(Pictures with circuit source files)
★ ★ ★ ★ ★ ★ ★

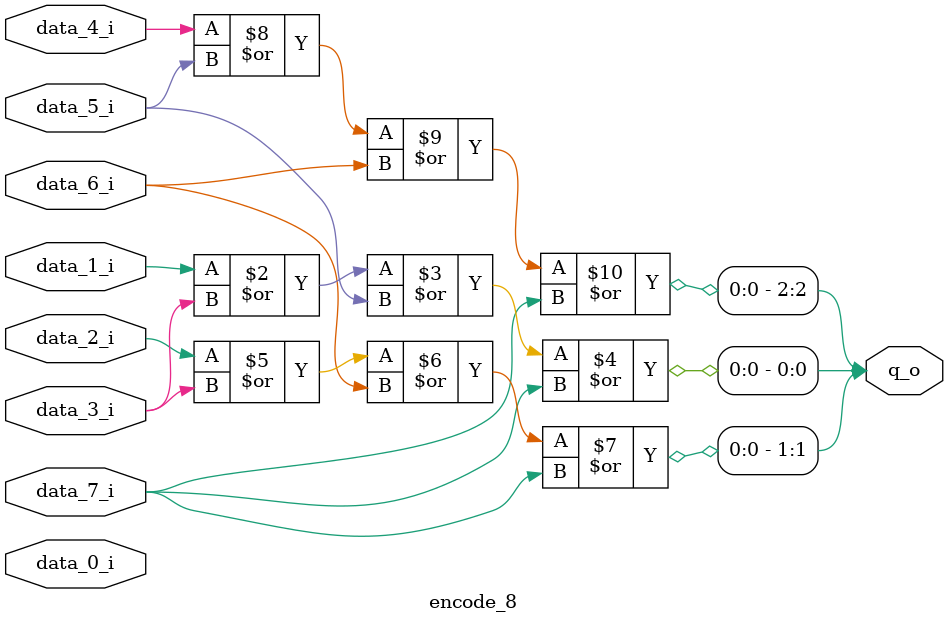
<source format=sv>

`timescale 1ns / 1ps

module encode_8
(
    input  logic         data_0_i,
    input  logic         data_1_i,
    input  logic         data_2_i,
    input  logic         data_3_i,
    input  logic         data_4_i,
    input  logic         data_5_i,
    input  logic         data_6_i,
    input  logic         data_7_i,
    
    output logic [2 : 0] q_o
);
    always_comb begin
        q_o[0] = data_1_i | data_3_i | data_5_i | data_7_i;
        q_o[1] = data_2_i | data_3_i | data_6_i | data_7_i;
        q_o[2] = data_4_i | data_5_i | data_6_i | data_7_i;
    end

endmodule

</source>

★ ★ ★ ★ ★ ★ ★

From the records given above, copy all lines containing "logic".

    input  logic         data_0_i,
    input  logic         data_1_i,
    input  logic         data_2_i,
    input  logic         data_3_i,
    input  logic         data_4_i,
    input  logic         data_5_i,
    input  logic         data_6_i,
    input  logic         data_7_i,
    output logic [2 : 0] q_o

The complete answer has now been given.